(Source texts of formatted documents)

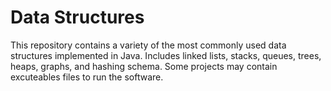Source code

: # Data Structures 
This repository contains a variety of the most commonly used data structures implemented in Java. Includes linked lists, stacks, queues, trees, heaps, graphs, and hashing schema. Some projects may contain excuteables files to run the software.

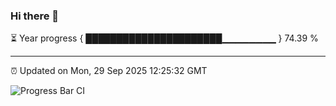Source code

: ### Hi there 👋

⏳ Year progress { ██████████████████████▁▁▁▁▁▁▁▁ } 74.39 %

---

⏰ Updated on Mon, 29 Sep 2025 12:25:32 GMT

![Progress Bar CI](https://github.com/code-lakshay/GitHub-Actions-Demo/workflows/Progress%20Bar%20CI/badge.svg)
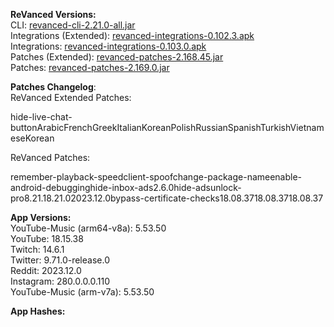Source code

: **ReVanced Versions:**  
CLI: [revanced-cli-2.21.0-all.jar](https://github.com/j-hc/revanced-cli/releases/tag/v2.21.0)  
Integrations (Extended): [revanced-integrations-0.102.3.apk](https://github.com/inotia00/revanced-integrations/releases/tag/v0.102.3)  
Integrations: [revanced-integrations-0.103.0.apk](https://github.com/revanced/revanced-integrations/releases/tag/v0.103.0)  
Patches (Extended): [revanced-patches-2.168.45.jar](https://github.com/inotia00/revanced-patches/releases/tag/v2.168.45)  
Patches: [revanced-patches-2.169.0.jar](https://github.com/revanced/revanced-patches/releases/tag/v2.169.0)  

**Patches Changelog**:   
ReVanced Extended Patches:  

hide-live-chat-buttonArabicFrenchGreekItalianKoreanPolishRussianSpanishTurkishVietnameseKorean
  
ReVanced Patches:   

remember-playback-speedclient-spoofchange-package-nameenable-android-debugginghide-inbox-ads2.6.0hide-adsunlock-pro8.21.18.21.02023.12.0bypass-certificate-checks18.08.3718.08.3718.08.37
  
**App Versions:**  
YouTube-Music (arm64-v8a): 5.53.50  
YouTube: 18.15.38  
Twitch: 14.6.1  
Twitter: 9.71.0-release.0  
Reddit: 2023.12.0  
Instagram: 280.0.0.0.110  
YouTube-Music (arm-v7a): 5.53.50  

**App Hashes:**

TASK
Check each line of the records above for "Extended", and copy those that have it.

EXPECTED ANSWER
Integrations (Extended): [revanced-integrations-0.102.3.apk](https://github.com/inotia00/revanced-integrations/releases/tag/v0.102.3)  
Patches (Extended): [revanced-patches-2.168.45.jar](https://github.com/inotia00/revanced-patches/releases/tag/v2.168.45)  
ReVanced Extended Patches:  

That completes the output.